En cada mano lleva un bastón que le ayuda a caminar en los agrestes senderos que rodean a la, en el Parque Nacional Cajas.
Nuestra aventura ese día comenzó en la bella ciudad de Cuenca, la tercera en importancia económica y demográfica del Ecuador. Desde allí tomamos un bus que nos dejaría en cercanías del Parque Nacional Cajas, y que nos llevó alrededor de una hora, aproximadamente, de viaje.
Habíamos recolectado en los días previos a la excursión y de diferentes folletos que solicitamos en los entes de turismo habilitados en Cuenca, información sobre el Cajas y los distintos recorridos que allí podríamos realizar. Y con todo ese bagaje de información partimos hacia el Parque Nacional.
Tal y como nos habían recomendado, nos vestimos con ropa cómoda y liviana, zapatillas, algo de abrigo e impermeables porque suele estar fresco el clima en la zona, y binoculares para observar a las diferentes especies de aves que hay en el lugar.

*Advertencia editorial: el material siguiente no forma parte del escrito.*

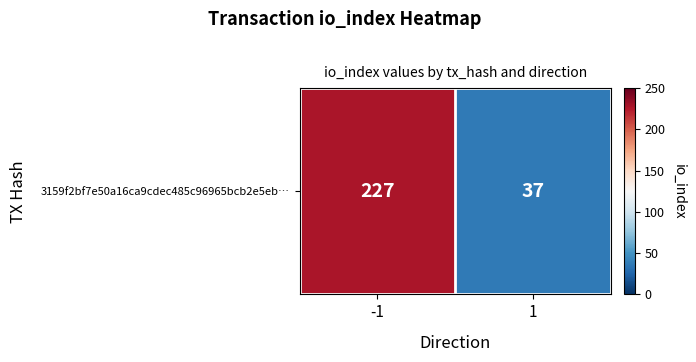

True or false: the data shows 227 at -1.

True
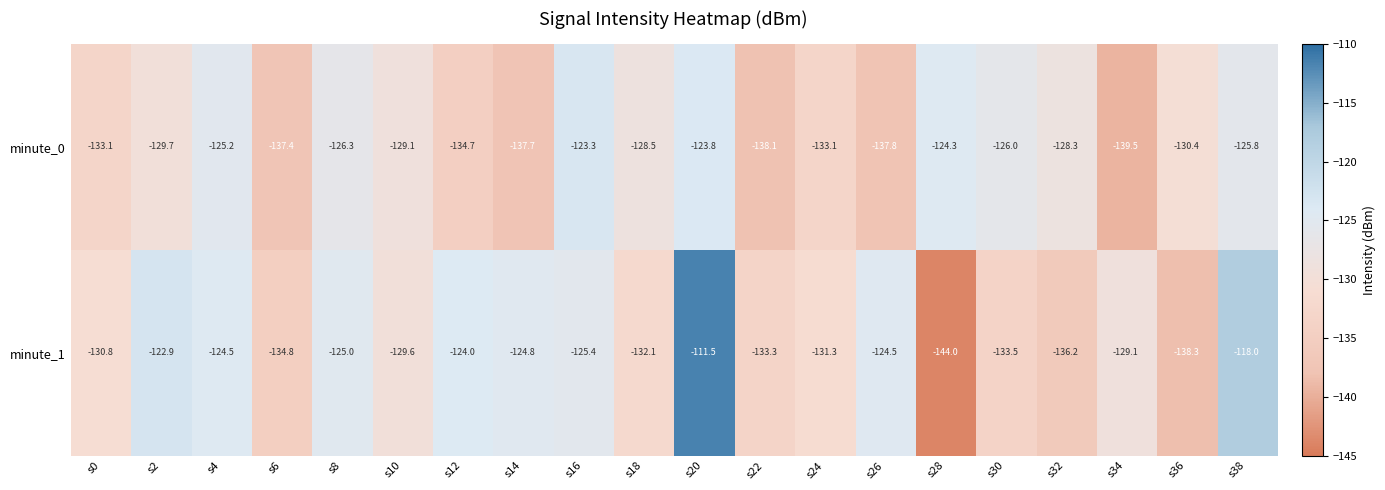

How many distinct data groups are displayed?

2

Y una vez adentrados en el Cajas, vimos la laguna La Toreadora, seguimos el sendero hasta la cumbre del cerro San Luis, desde allí vimos un sin número de lagunas que dibuja un paisaje excepcional en el Parque, después caminamos bajo un bosque de árboles de papel (polylepis), siempre siguiendo los senderos delineados con pintura roja o verde, según el caso; también fuimos a la laguna de Unidas, y finalmente atravesamos el valle de Quinuas, y recorrimos el trayecto histórico hasta el cerro Tres Cruces.